Only a few small populations of B. acanthopoda exist. Until 1999, it was thought to occur only in the Avon Wheatbelt biogeographic region, in the vicinity of Woodanilling and Katanning; since then, a population has been found in the Jarrah Forest region, south of Darkan.

Banksia acanthopoda grows in tall closed kwongan heath in lateritic soils, sometimes with a sparse overstorey of wandoo (Eucalyptus wandoo) or Drummond's gum (E. drummondii). Other B. ser. Dryandra species that co-occur with it include B. stuposa, B. armata var. ignicida and B. nobilis. The area has a mean temperature range of 9 to 22 C, with up to 40 days above 30 °C, and a mean annual rainfall of 400 to 500 mm.

==Ecology==
Little has been reported of its ecology. The flowering season is from May to July, and the seed is shed annually. When first published, Banksia acanthopoda was listed as "Priority Three – Poorly Known Taxa" on the Department of Environment and Conservation's Declared Rare and Priority Flora List. It has since been upgraded to "Priority Two – Poorly Known Taxa". Threats to the species vary according to the location.
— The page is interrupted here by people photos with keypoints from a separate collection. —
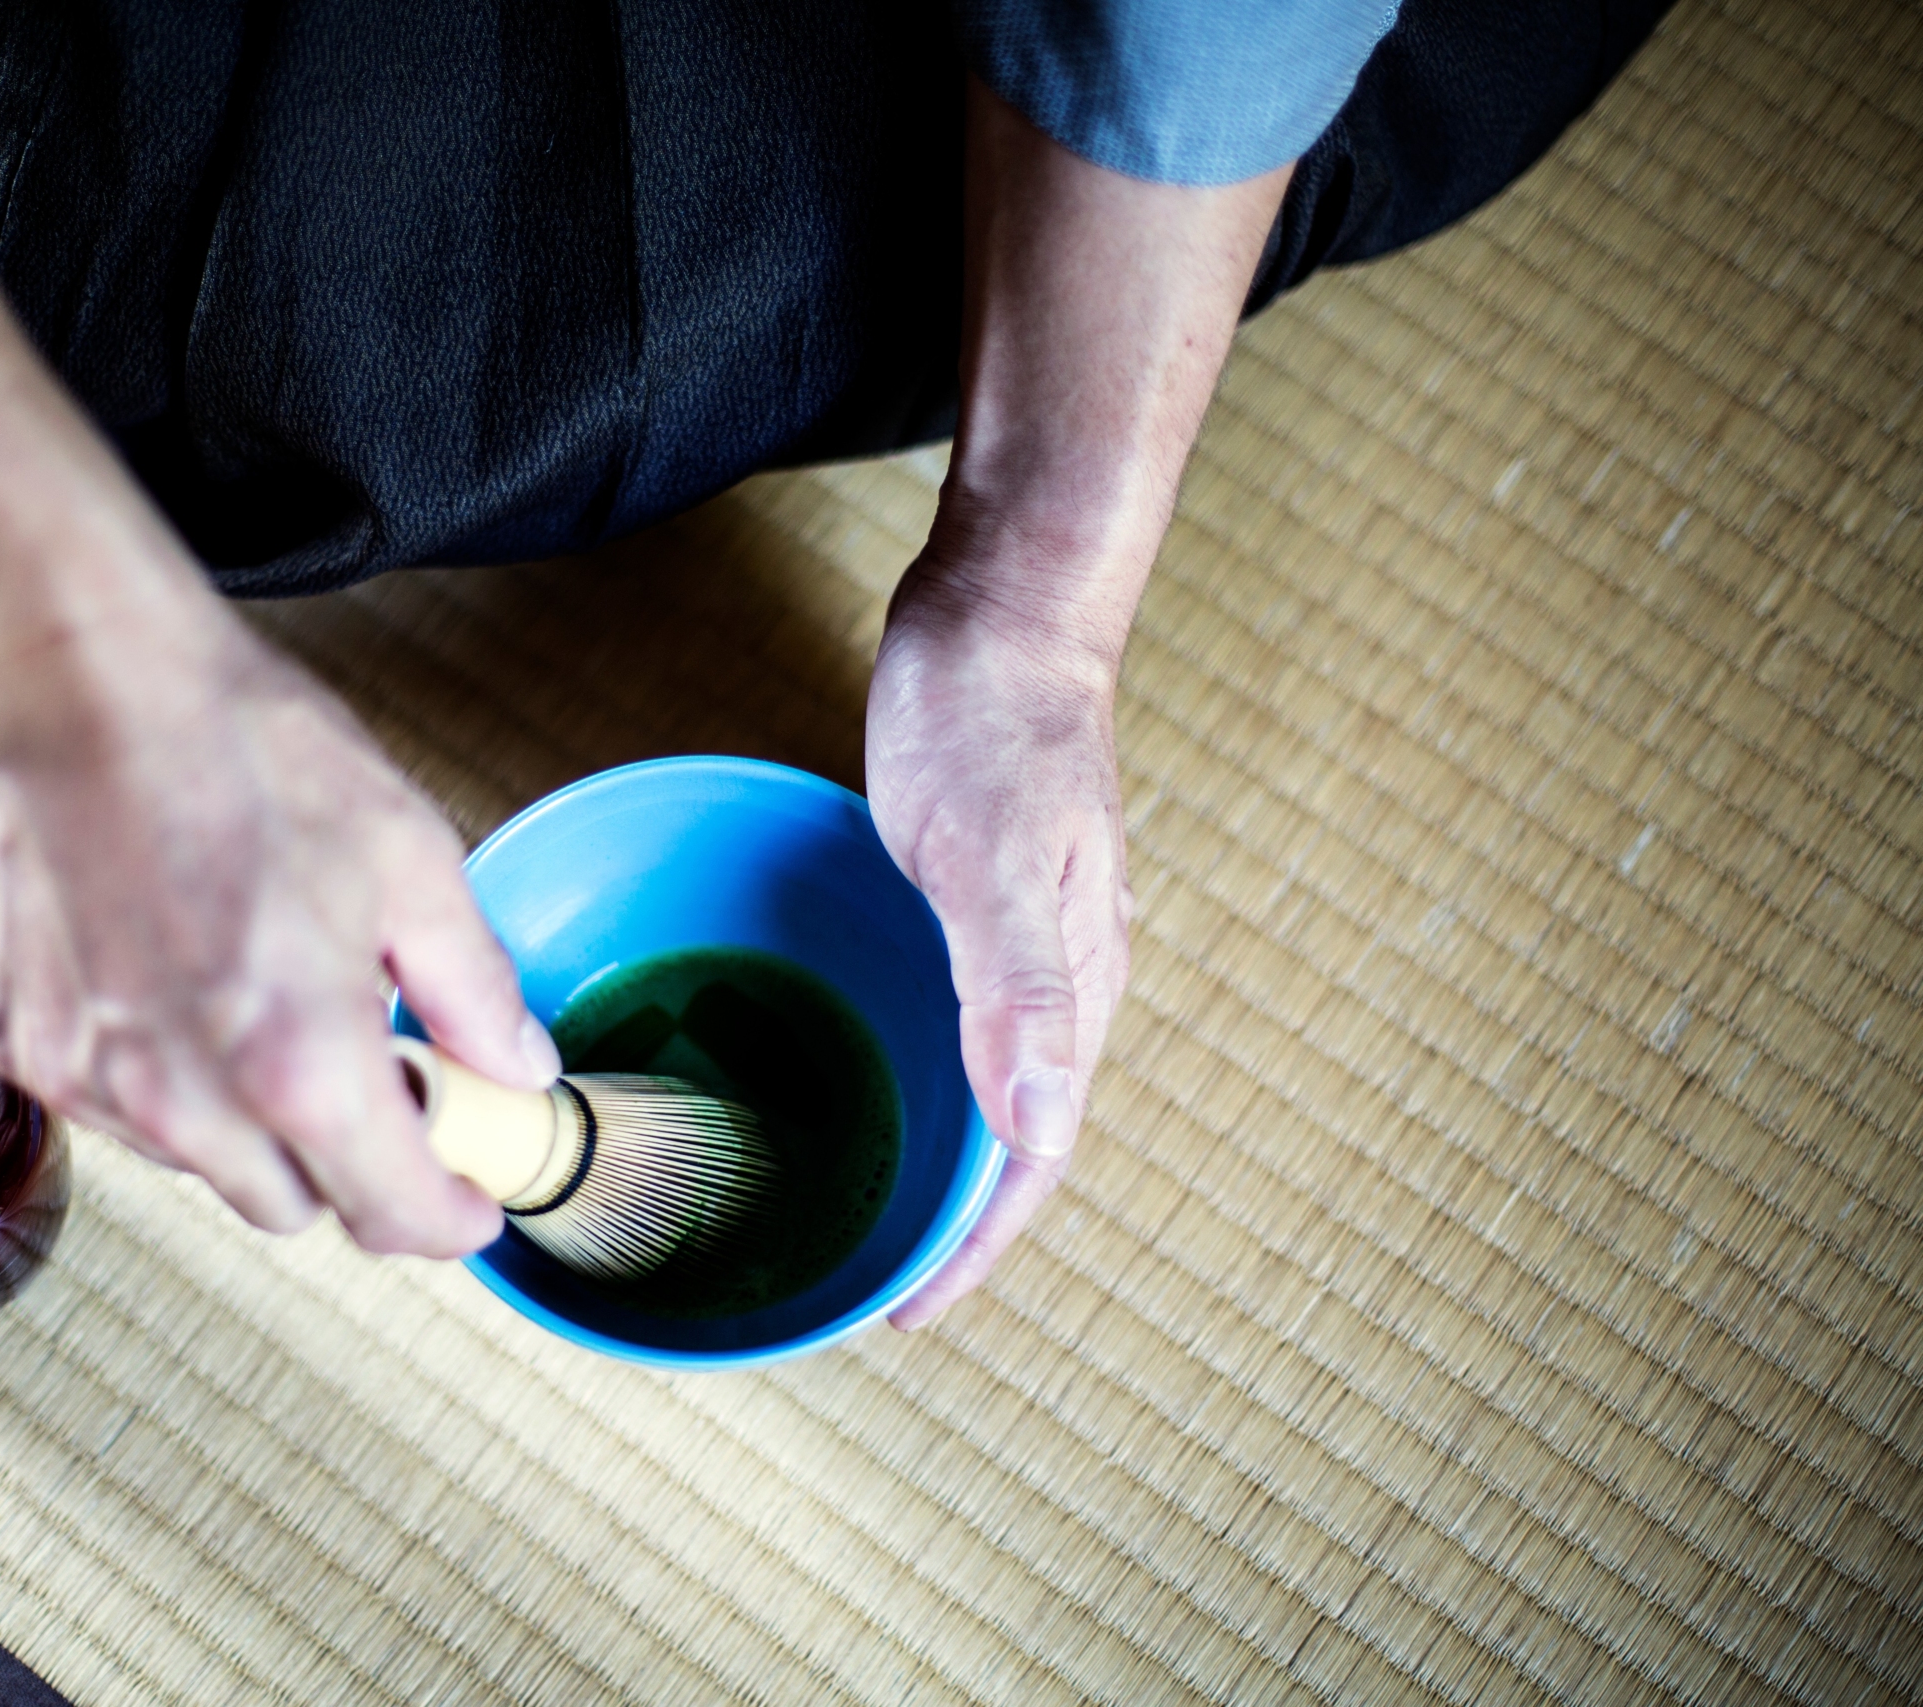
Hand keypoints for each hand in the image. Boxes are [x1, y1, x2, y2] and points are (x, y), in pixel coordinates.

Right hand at [0, 571, 559, 1254]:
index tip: (470, 1197)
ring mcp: (90, 1084)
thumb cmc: (236, 745)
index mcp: (300, 1066)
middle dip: (347, 1164)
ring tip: (261, 997)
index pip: (393, 1216)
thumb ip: (473, 986)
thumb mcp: (408, 854)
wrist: (66, 679)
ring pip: (204, 1165)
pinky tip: (173, 975)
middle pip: (296, 1209)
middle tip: (372, 1072)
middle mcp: (187, 1103)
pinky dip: (162, 1074)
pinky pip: (119, 1109)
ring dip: (250, 1122)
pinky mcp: (21, 1049)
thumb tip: (519, 1064)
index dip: (448, 1218)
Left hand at [866, 544, 1132, 1327]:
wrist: (1007, 609)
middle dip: (957, 1227)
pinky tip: (872, 1076)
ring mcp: (1028, 942)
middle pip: (1018, 1139)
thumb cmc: (995, 719)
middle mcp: (1065, 981)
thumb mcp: (995, 853)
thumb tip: (1046, 1129)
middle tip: (872, 1281)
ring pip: (989, 1086)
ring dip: (939, 1156)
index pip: (1038, 1158)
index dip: (977, 1249)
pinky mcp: (985, 903)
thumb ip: (1023, 988)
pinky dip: (921, 1074)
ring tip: (866, 1210)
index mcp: (1077, 987)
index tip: (909, 1311)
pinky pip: (960, 1022)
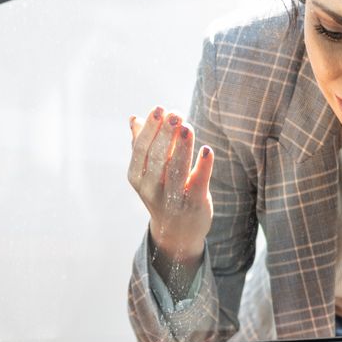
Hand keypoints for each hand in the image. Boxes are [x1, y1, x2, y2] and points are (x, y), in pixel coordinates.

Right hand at [127, 106, 214, 273]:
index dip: (150, 129)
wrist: (178, 233)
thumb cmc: (163, 193)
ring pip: (176, 170)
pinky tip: (207, 150)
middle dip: (166, 133)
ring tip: (187, 126)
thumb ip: (141, 146)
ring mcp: (172, 199)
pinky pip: (198, 183)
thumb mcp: (148, 173)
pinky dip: (203, 167)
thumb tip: (134, 118)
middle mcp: (151, 190)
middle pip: (158, 158)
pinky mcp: (194, 205)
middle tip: (175, 113)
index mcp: (137, 178)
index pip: (141, 150)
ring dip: (182, 147)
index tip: (160, 108)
In the Avon Wheatbelt, where the land is heavily degraded due to extensive clearing for agriculture, a number of threatening processes have been identified: loss of habitat due to land clearing and the encroachment of salinity results in both direct plant loss and population fragmentation; fragmentation in turn affects genetic diversity; grazing pressure affects plant health, as does competition from exotic weeds; and changes to the fire regime have the potential to eliminate entire generations. Further west, in the Jarrah Forest region, pathogens constitute the only identified threat to the species.
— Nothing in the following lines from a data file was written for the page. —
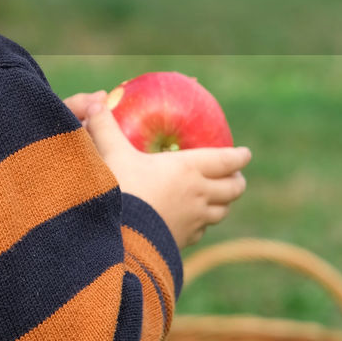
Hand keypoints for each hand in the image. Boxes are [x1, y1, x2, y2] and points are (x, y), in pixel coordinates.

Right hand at [65, 91, 250, 247]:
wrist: (118, 237)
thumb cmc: (119, 188)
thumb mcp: (112, 153)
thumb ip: (105, 127)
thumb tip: (96, 100)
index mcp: (188, 168)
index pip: (225, 161)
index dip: (239, 156)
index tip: (245, 153)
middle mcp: (198, 194)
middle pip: (232, 189)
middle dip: (237, 181)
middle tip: (235, 175)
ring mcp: (194, 220)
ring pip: (222, 212)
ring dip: (224, 203)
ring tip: (219, 198)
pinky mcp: (183, 240)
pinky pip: (202, 230)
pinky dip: (203, 223)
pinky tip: (193, 221)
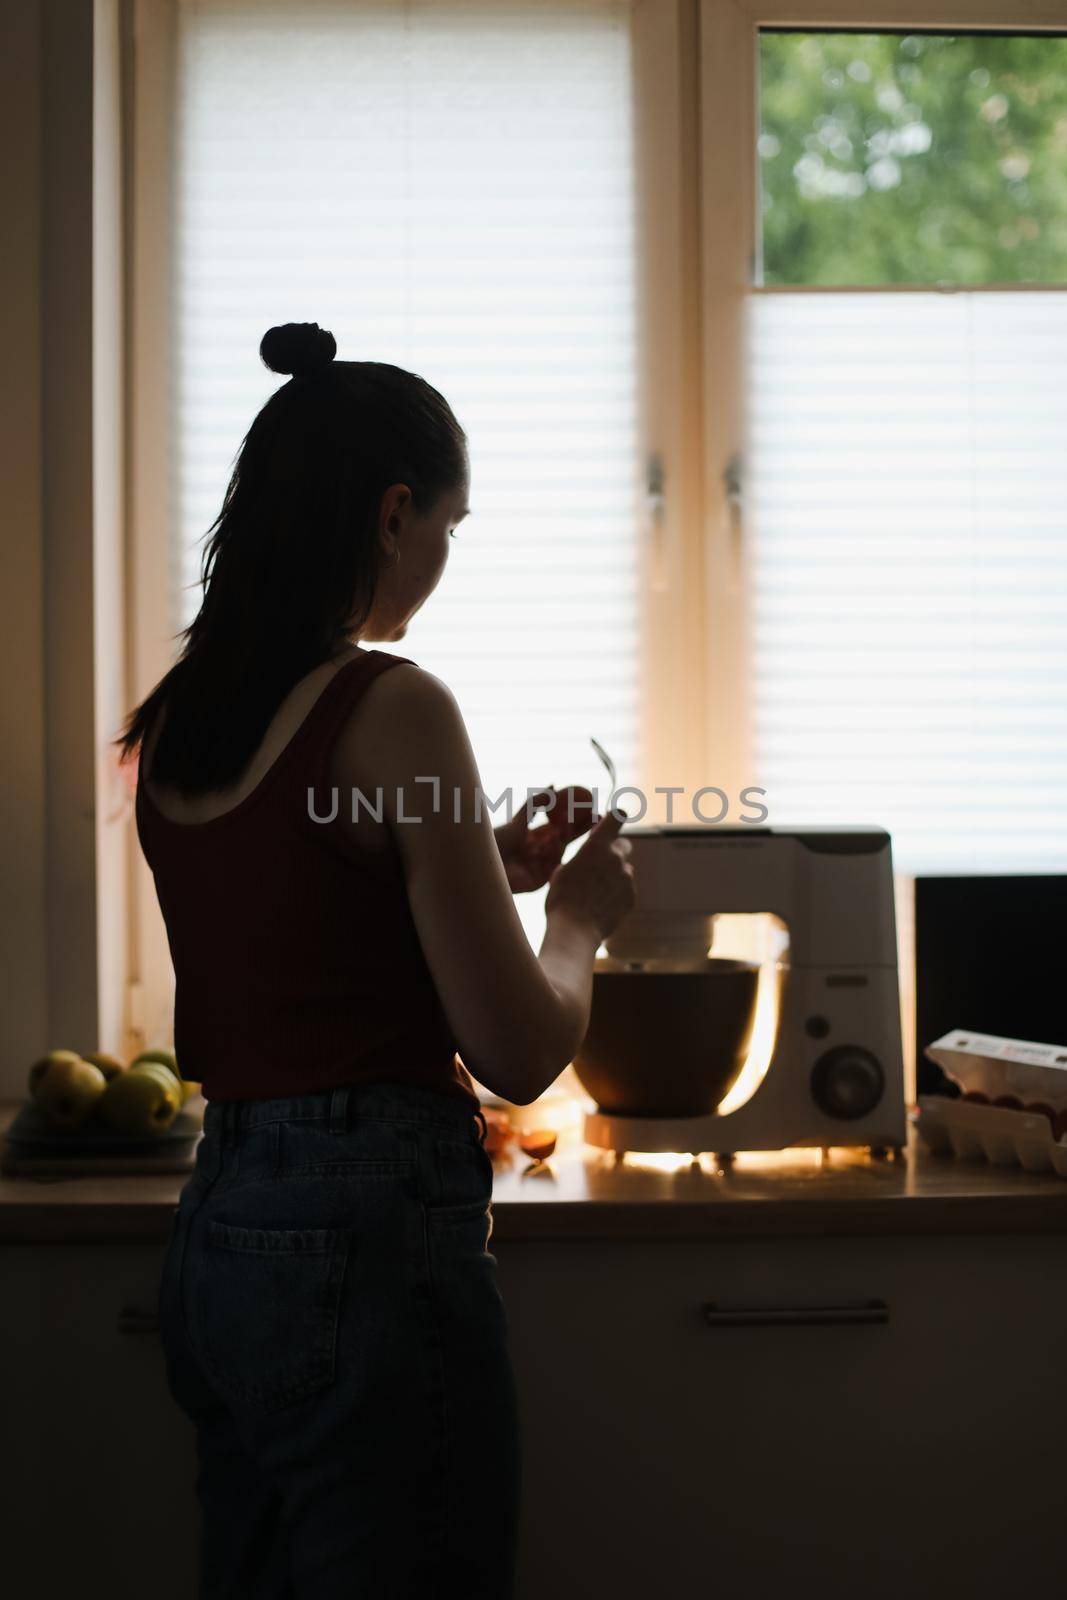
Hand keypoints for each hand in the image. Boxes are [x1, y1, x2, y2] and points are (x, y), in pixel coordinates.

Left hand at [494, 787, 596, 893]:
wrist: (483, 861)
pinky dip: (554, 851)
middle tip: (597, 820)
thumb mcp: (520, 817)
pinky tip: (550, 841)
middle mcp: (540, 853)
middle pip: (566, 841)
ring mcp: (540, 868)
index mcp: (535, 839)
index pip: (561, 829)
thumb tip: (555, 785)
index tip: (592, 811)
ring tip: (560, 828)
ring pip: (560, 852)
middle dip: (581, 831)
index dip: (577, 821)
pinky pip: (553, 865)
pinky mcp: (539, 881)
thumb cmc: (496, 839)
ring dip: (563, 838)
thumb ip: (537, 802)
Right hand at [544, 809, 635, 940]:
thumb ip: (579, 861)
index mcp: (597, 846)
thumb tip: (584, 863)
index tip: (611, 823)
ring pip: (624, 870)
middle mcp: (616, 858)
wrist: (574, 931)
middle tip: (599, 865)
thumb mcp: (561, 873)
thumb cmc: (561, 900)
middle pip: (624, 845)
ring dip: (614, 876)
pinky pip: (626, 889)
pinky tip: (601, 906)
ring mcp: (626, 878)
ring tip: (595, 894)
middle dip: (614, 851)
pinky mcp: (631, 897)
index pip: (617, 818)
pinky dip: (617, 894)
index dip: (615, 819)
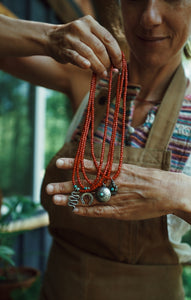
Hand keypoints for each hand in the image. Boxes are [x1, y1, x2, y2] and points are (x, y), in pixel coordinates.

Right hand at [45, 15, 121, 76]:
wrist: (51, 38)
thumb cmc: (76, 39)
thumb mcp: (88, 35)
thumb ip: (101, 45)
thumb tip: (116, 63)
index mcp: (90, 23)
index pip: (108, 38)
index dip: (116, 53)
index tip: (119, 64)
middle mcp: (81, 28)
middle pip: (99, 47)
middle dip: (107, 62)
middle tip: (110, 71)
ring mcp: (71, 38)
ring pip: (89, 54)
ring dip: (98, 66)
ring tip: (103, 74)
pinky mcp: (63, 49)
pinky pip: (75, 57)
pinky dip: (82, 62)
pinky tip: (88, 67)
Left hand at [46, 158, 190, 220]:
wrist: (169, 191)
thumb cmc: (151, 179)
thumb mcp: (132, 169)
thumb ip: (115, 171)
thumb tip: (100, 169)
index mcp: (116, 170)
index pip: (90, 166)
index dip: (74, 164)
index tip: (58, 163)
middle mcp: (113, 182)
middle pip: (85, 184)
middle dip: (66, 186)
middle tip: (49, 188)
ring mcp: (116, 197)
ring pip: (89, 199)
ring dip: (71, 200)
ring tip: (55, 200)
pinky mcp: (121, 211)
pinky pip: (100, 211)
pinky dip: (87, 211)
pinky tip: (74, 211)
Information on the species' susceptibility to dieback is lacking: the only information available is from the 2006 report Management of Phytophthora cinnamomi for Biodiversity Conservation in Australia, which states that D. acanthopoda is "highly susceptible"; but this claim is sourced to a 1994 paper that asserts it not for B. acanthopoda but for the species then known as "Dryandra sp. Kamballup (M. Pieroni 20.9.88)", now B. ionthocarpa.
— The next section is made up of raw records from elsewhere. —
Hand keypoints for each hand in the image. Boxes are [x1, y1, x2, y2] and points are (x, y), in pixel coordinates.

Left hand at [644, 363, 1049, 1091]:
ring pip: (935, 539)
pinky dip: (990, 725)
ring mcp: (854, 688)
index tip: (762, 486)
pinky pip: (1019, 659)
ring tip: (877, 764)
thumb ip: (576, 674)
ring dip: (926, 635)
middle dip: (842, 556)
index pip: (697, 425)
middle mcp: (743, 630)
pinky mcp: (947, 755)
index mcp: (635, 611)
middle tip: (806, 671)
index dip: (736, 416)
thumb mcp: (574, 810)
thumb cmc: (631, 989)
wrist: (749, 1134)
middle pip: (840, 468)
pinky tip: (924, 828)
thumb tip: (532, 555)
Investigations into long-term seed storage have shown B. acanthopoda to store well under standard genebank storage conditions. After six years of storage in these conditions, 90% of seeds were successfully germinated, a rate similar to that of fresh seed.

==Cultivation==
Banksia acanthopoda is little known in cultivation, although it has been successfully grown and propagated at The Banksia Farm in Mount Barker, Western Australia, and at the Royal Botanic Gardens in Cranbourne, Melbourne. It is a sprawling and untidy shrub, but its habit can be improved by pruning. Its prominent yellow flower heads appear from July to October in cultivation, and have potential for use in the cut flower industry. It prefers a well-drained soil in full sun or light shade, and will tolerate dry conditions once established. Propagation is by seed; seeds take three to five weeks to germinate, and have a germination rate of 80 to 90 percent.